Friday, October 21, 2011
Occupy Wall Street and Reality
I was listening to Dead Prez, song "Police State" in the introduction of the song Omali Yeshitela states
"You have the emergence in human society of
this thing called the State.
What is the State?
The State is organized bureaucracy.
It is the police department…the Army, the Navy
It is the prison system, the courts.
The State is a repressive organization.
The reality is
the State becomes necessary
only at that juncture in human society
where it is split between those who have and those who ain't got!"
He seems to be summarizing what we are seeing in the Occupy Wall Street movement. Several Months ago I blogged about Socialism vs. Capitalism, I asked are we as a species more inclined with socialism or capitalism? In other words, which system is more our true nature as a species, socialism or capitalism? Socialism is any of various economic and political theories advocating collective or governmental ownership and administration of means of production and distribution of goods. In other words, it's a system where everyone collectively gets a share of the pie, because the collective owns the pie. Capitalism is an economic system characterized by private or corporate ownership of capital goods, by investments that are determined by private decision, and by prices, production, and distribution of goods that are determined mainly by competition in a free market. In other words, it is a system where only a few own a piece of the pie and sell the crumbs to the rest, it automatically creates a class based system. I think we lived in social groups because the need to bond and band together to survive and pass on our genes (DNA) , and this bonding and banding occurred for millions of years and evolution selected groups who bonded and banded together that out competed groups that didn't. Why did humans move toward egalitarianism? On a website Anthropology.net an article entitled Modeling The Egalitarian Revolution states:
"The observation that Gavrilets et al. make is that while our closest living evolutionary cousins form alliances and cooperate in groups, their social systems are extremely hierarchical. The most glaring example can be seen in a gorilla troop where a dominant silverback presides over a few adolescent males and a harem of females. The group dynamic is fluid throughout life history, but each member of the system ultimately plays a role in the dominance hierarchy.

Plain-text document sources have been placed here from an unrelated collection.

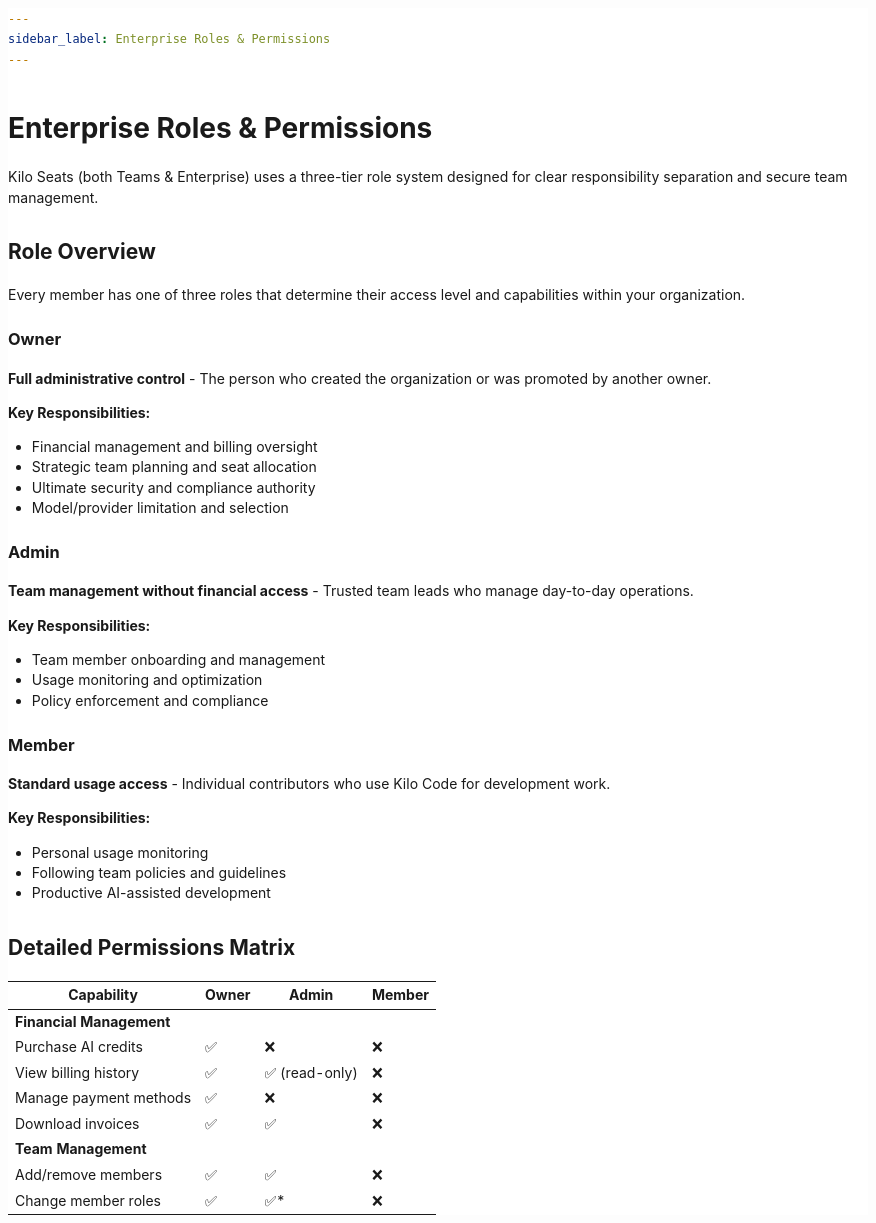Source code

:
 ```yaml
---
sidebar_label: Enterprise Roles & Permissions
---
```


# Enterprise Roles & Permissions

Kilo Seats (both Teams & Enterprise) uses a three-tier role system designed for clear responsibility separation and secure team management.

## Role Overview

Every member has one of three roles that determine their access level and capabilities within your organization.

### Owner

**Full administrative control** - The person who created the organization or was promoted by another owner.

**Key Responsibilities:**

- Financial management and billing oversight
- Strategic team planning and seat allocation
- Ultimate security and compliance authority
- Model/provider limitation and selection

### Admin

**Team management without financial access** - Trusted team leads who manage day-to-day operations.

**Key Responsibilities:**

- Team member onboarding and management
- Usage monitoring and optimization
- Policy enforcement and compliance

### Member

**Standard usage access** - Individual contributors who use Kilo Code for development work.

**Key Responsibilities:**

- Personal usage monitoring
- Following team policies and guidelines
- Productive AI-assisted development

## Detailed Permissions Matrix

| Capability                       | Owner | Admin          | Member |
| -------------------------------- | ----- | -------------- | ------ |
| **Financial Management**         |
| Purchase AI credits              | ✅    | ❌             | ❌     |
| View billing history             | ✅    | ✅ (read-only) | ❌     |
| Manage payment methods           | ✅    | ❌             | ❌     |
| Download invoices                | ✅    | ✅             | ❌     |
| **Team Management**              |
| Add/remove members               | ✅    | ✅             | ❌     |
| Change member roles              | ✅    | ✅\*           | ❌     |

But early human societies, such as the quintessential hunter-gatherer society, is generalized as being egalitarian. Prior to the agricultural revolution, hunting and gathering is thought to have been the only subsistence strategy deployed by early human cultures. Studying modern day hunter gatherers, ethnographers have noted that such societies distribute dominance much more equally and thus tend to be non hierarchical. Leaders are comparatively weaker than their subordinates which reverses the pyramid of power."
"So why was there such a big behavioral shift during our evolutionary history? We may never know for sure. There are ideas floating around that all seem to suggest the lack of food and realization that cooperation, rather than competition, was more beneficial for overall survival. When food sources became more dependable, as seen after the Neolithic and the dawn of agriculture and pastoralism, is when we've seen a return to a traditional hierarchy." (http://anthropology.net/2008/10/09/modeling-the-egalitarian-revolution/)
In other words, all one needs to do is observe the remaining hunter-gatherers to see how we lived for the most part from 200,000 to 10,000 years ago. However, with the rise of agriculture and the new abundance of food, the focus changed and class or hierarchical social order emerged or perhaps reemerged, and with surplus food, trading developed and this lessen the need for cooperation our (primitive) default natural state reestablished itself. As stated above if all our primate cousins (Chimpanzees, Bonobos, Gorillas, Monkeys, etc.) are hierarchical then this must have been our way of living for millions of years until we broke away evolutionarily from them to a Socialist/Egalitarian system as hunter-gatherers. Therefore, I think our default position is hierarchical for it is the older and primitive state, and our primate cousins are hierarchical and what make us think we are the exception? As a result, egalitarianism is a late player on the evolutionary time scale. However, Egalitarianism is close to Socialist idea of a classless society where everyone has an equal chance and has the opportunity to optimize their talents without regard to the class you happen to be born. As I watch the Occupy Wall Street demonstrations and the little national coverage it is getting and it seems to be a reaction to the 2009 petty bourgeoisie revolt of the Tea Party. Which side will win, will we evolve or default to our primitive hierarchical or class system? I think it depends on which system gives our DNA the best chance to survive and continue the game, for nature does not care which system exist, its only function is to keep the gene (DNA) successfully replicating itself and how it is done Nature does not give a damn, it does it by any means necessary! Think about it.